The Raiders settled on using their nickel as more of a space-backer last year, relying on the weak side LB as a scrape-savvy inside guy that was good at playing fast behind tackles, and then at Mike they used a strong plugger that could take on TEs and OGs playing off the 4i-technique. Other than having a scrappy plugger at Mike, the system they used last year puts a lot on the will being good at reading on the run. Perhaps that was just a function of having Dakota Allen back but if that’s the plan moving forward they’ll need more guys like him.
Patrick Curley: 6-2, 215. 3*** from Wagoner, OK (Wagoner)
Curley is a really strong athlete that was overpowering at the level of play he took on in Okie-land. He’s really good scraping or working off the edge and isn’t a guy opponents will want to try and run against if relying primarily on space. Hopefully he’ll grow into a weak side linebacker that can mind his gap and then get over and pursue the ball down the sideline in this structure.
Only one take, although at least Curley seems like a guy that could be very good in that crucial weak side LB spot. I’m guessing that next year they’ll go heavy on defensive players again. Hopefully they can afford to rely on some HSers rather than needing to restock with JUCOs as that’s not a particularly sustainable process.
Last year Tech played mostly aggressive sky quarters coverage, putting a lot on their cornerbacks while using the safeties aggressively to help plug the run. That means recruiting cornerbacks that can press and play lots of man coverage without a lot of help outside the hash marks. Obviously at safety they need guys that can cover good ground (a sore spot the last few years) and then close and tackle.
They signed a good group a year ago and hopefully will have most of them around for multiple seasons. Even still, having a year where you don’t sign a DB in the Big 12 seems like a recipe for disaster. Especially for a team that hasn’t had above average DB play since….2008 maybe? Perhaps one of the Tuberville teams?
Kingsbury is scrambling every year to try and plug holes and frequently seems to be mortgaging different parts of Tech’s future in order to do so.

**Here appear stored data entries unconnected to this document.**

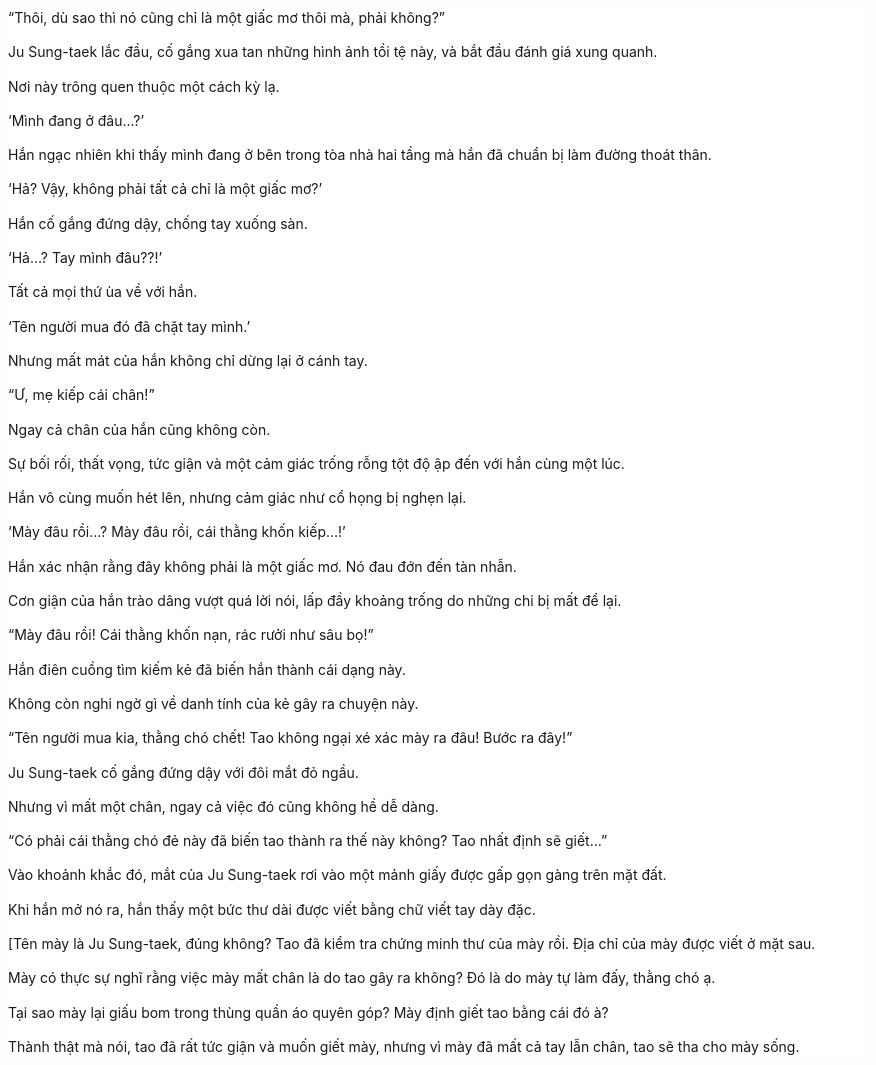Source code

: “Thôi, dù sao thì nó cũng chỉ là một giấc mơ thôi mà, phải không?”

Ju Sung-taek lắc đầu, cố gắng xua tan những hình ảnh tồi tệ này, và bắt đầu đánh giá xung quanh.

Nơi này trông quen thuộc một cách kỳ lạ.

‘Mình đang ở đâu…?’

Hắn ngạc nhiên khi thấy mình đang ở bên trong tòa nhà hai tầng mà hắn đã chuẩn bị làm đường thoát thân.

‘Hả? Vậy, không phải tất cả chỉ là một giấc mơ?’

Hắn cố gắng đứng dậy, chống tay xuống sàn.

‘Hả…? Tay mình đâu??!’

Tất cả mọi thứ ùa về với hắn.

‘Tên người mua đó đã chặt tay mình.’

Nhưng mất mát của hắn không chỉ dừng lại ở cánh tay.

“Ư, mẹ kiếp cái chân!”

Ngay cả chân của hắn cũng không còn.

Sự bối rối, thất vọng, tức giận và một cảm giác trống rỗng tột độ ập đến với hắn cùng một lúc.

Hắn vô cùng muốn hét lên, nhưng cảm giác như cổ họng bị nghẹn lại.

‘Mày đâu rồi…? Mày đâu rồi, cái thằng khốn kiếp…!’

Hắn xác nhận rằng đây không phải là một giấc mơ. Nó đau đớn đến tàn nhẫn.

Cơn giận của hắn trào dâng vượt quá lời nói, lấp đầy khoảng trống do những chi bị mất để lại.

“Mày đâu rồi! Cái thằng khốn nạn, rác rưởi như sâu bọ!”

Hắn điên cuồng tìm kiếm kẻ đã biến hắn thành cái dạng này.

Không còn nghi ngờ gì về danh tính của kẻ gây ra chuyện này.

“Tên người mua kia, thằng chó chết! Tao không ngại xé xác mày ra đâu! Bước ra đây!”

Ju Sung-taek cố gắng đứng dậy với đôi mắt đỏ ngầu.

Nhưng vì mất một chân, ngay cả việc đó cũng không hề dễ dàng.

“Có phải cái thằng chó đẻ này đã biến tao thành ra thế này không? Tao nhất định sẽ giết…”

Vào khoảnh khắc đó, mắt của Ju Sung-taek rơi vào một mảnh giấy được gấp gọn gàng trên mặt đất.

Khi hắn mở nó ra, hắn thấy một bức thư dài được viết bằng chữ viết tay dày đặc.

[Tên mày là Ju Sung-taek, đúng không? Tao đã kiểm tra chứng minh thư của mày rồi. Địa chỉ của mày được viết ở mặt sau.

Mày có thực sự nghĩ rằng việc mày mất chân là do tao gây ra không? Đó là do mày tự làm đấy, thằng chó ạ.

Tại sao mày lại giấu bom trong thùng quần áo quyên góp? Mày định giết tao bằng cái đó à?

Thành thật mà nói, tao đã rất tức giận và muốn giết mày, nhưng vì mày đã mất cả tay lẫn chân, tao sẽ tha cho mày sống.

They’re keeping things afloat though and perhaps this coming year with so many pieces returning they’ll hit some kind of breakthrough in record that gives them momentum in developing what they have and adding more talent in the future.
They may also seek to be a transfer destination like Kingsbury’s man Dana Holgorsen out at West Virginia, but you have to win more to be a more popular destination for the transfer players. I definitely think that if Kingsbury is fired that his successor won’t be thrilled with what he inherits unless it’s another Raid bro coach and it’s hard to see them hiring another Raid bro when they already have one of the most creative offensive minds from that tree.